# Yaroomba Golden double



## Sprocket (Nov 19, 2008)

Hi Guys, Hit Yaroomba this morning about 6.30. Who do I find in the carpark? Red Greg, nice, a bit of company for the day. 
Easy launch, rig up, paddle, drift, paddle , drift. Slow old morning for a while, as the tide rose Greg started slaying the snapper, my plastic worked on a nice 55cm lipper but no snapper. No pickers around either, I was wondering whether my pillies would pull a bite at all when it all happened, spin rod goes off, that's no snapper, I start working on him when the overhead goes off, woohoo, all I could do was hold one while I slowly upped the drag on my tld to slow the other, he eased off so I worked the first one up, a nice 65cm Golden.
My first golden wohoo! fish stowed I pulled the overhead out and started to wind the next to slack line in, then the giant awoke, he was waiting on the bottom for me, Tru-turns well and truly embedded in that big blubbery mouth. I needed plenty of drag to lift him off the bottom, they pull hard those things. Other than jigging up 2 slimeys on a 6/o tru turn gang that was pretty much my morning.
Sorry, forgot to tell you about the wave I picked up over the bommie that deposited me right on the beach where my home made, busted arse, rusty wheels were waiting for me in the dunes or so I thought. Some bastard stole them. Thanks to Greg for coming and letting me use his trolley as well.
Cheers,
Dave.


----------



## kayakone (Dec 7, 2010)

Didya lose another hat? 

Good fish Dave, and congrats to Greg on the snaps.


----------



## redgreg (Oct 17, 2012)

Yes Sprocket the wave you got to the beach was a nice one, as for my first wave 300m out ,my AI rolled with me in it. Back on and the next wave all the way to the beach good day out fishing with you Dave. Boy the snapper like the zman sp.Bad luck about your cart


----------



## Sprocket (Nov 19, 2008)

> Didya lose another hat?


No Trev, that's my new favourite hat in the photo, unscathed.


----------



## BIGKEV (Aug 18, 2007)

Awesome stuff Dave. Those things go hard and that's a pretty good size for eating too.

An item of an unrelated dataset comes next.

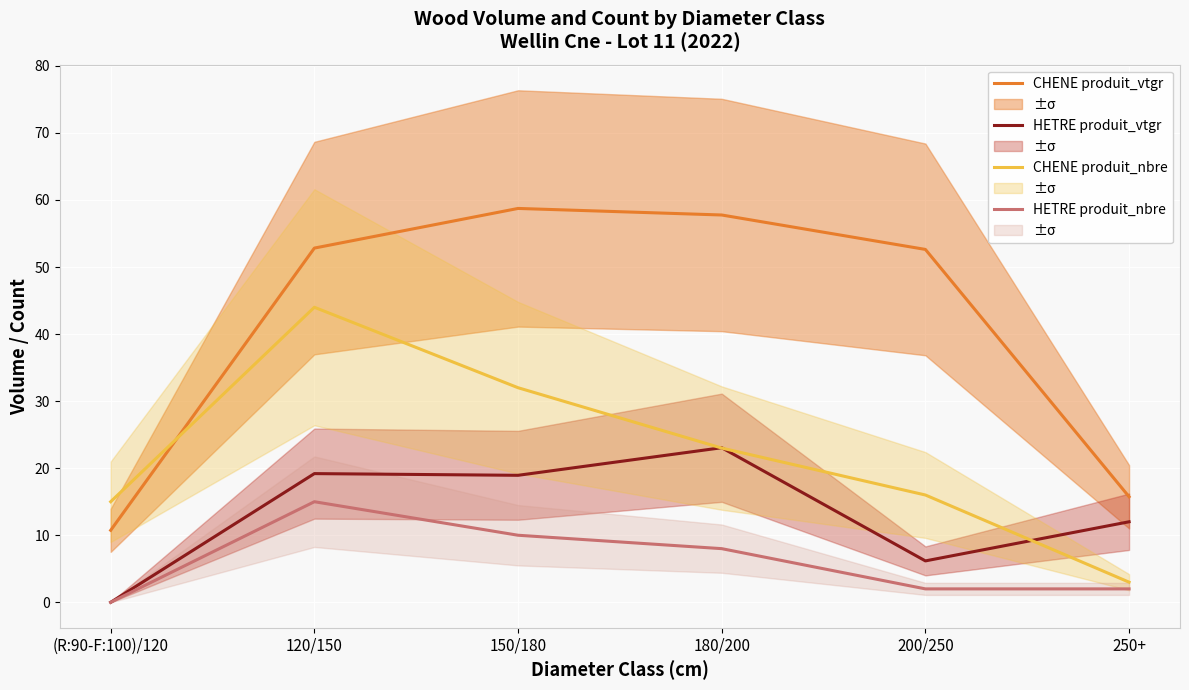

What is the difference between the maximum and minimum values in the CHENE produit_nbre series?

41.0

Depending on the weekends forecast I might be free for a fish at some point. I'll keep ya posted.

Kev


----------



## Safa (Aug 4, 2006)

Good fish there Davo' another fish i have not targeted from the yak and im sure they pull hard ,shame man leave some for Salti he seems to have lost the golden touch ,hopefully catch up for another session in about 4 weeks once ive rested the shoulder ............DIP or maybe North Straddie again what you fellas think?


----------



## geminiwraith (Nov 26, 2010)

Nice one guys. I was just near you on a stinky charter and we had 4 guys in a line down one side of the boat go down like dominoes to a school of the trevs.

"I'm on!"
"Me too!"
"Me three!"
"What the f*** is going on?? Me too!!!!"

:lol:


----------



## IsoBar (Nov 24, 2011)

Great fish Dave!

When do you plan to go out again? I thought about joining you guys up there sometime soon.

Cheers, Ido


----------



## Sprocket (Nov 19, 2008)

> When do you plan to go out again? I thought about joining you guys up there sometime soon.

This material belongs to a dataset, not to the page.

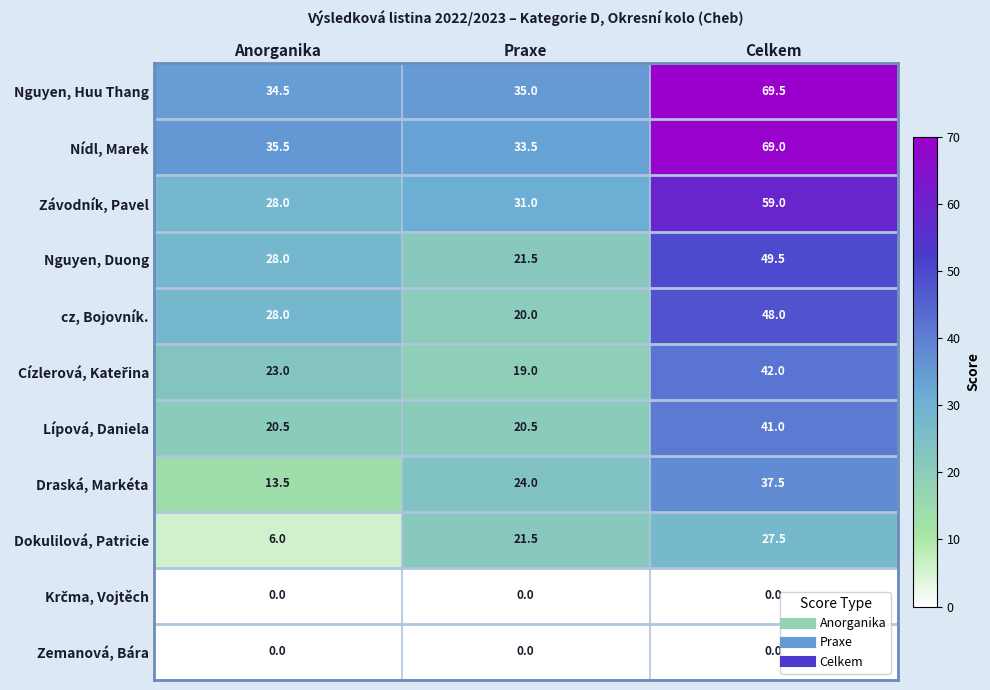

True or false: Závodník, Pavel has a value of 5.9 at Anorganika.

False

Hi Ido, keep in touch, will be heading out again as soon as weather/work permits.
Cheers,
Dave


----------



## redgreg (Oct 17, 2012)

In my last post I said I rolled my hobie AI ,it was the hobie Adventure only ,and all my gear was put away All good fun cheers Greg


----------



## paulo (Nov 1, 2007)

Nice one Dave. Good to see you into some nice fish too Greg.


----------



## wayneedden (May 19, 2012)

Nice pair a goldens.
Sounds like a great session.
Sweet work.
Wayne


----------



## FitzroyFisher (Mar 27, 2013)

such big golden trevally looks like a productive day!


----------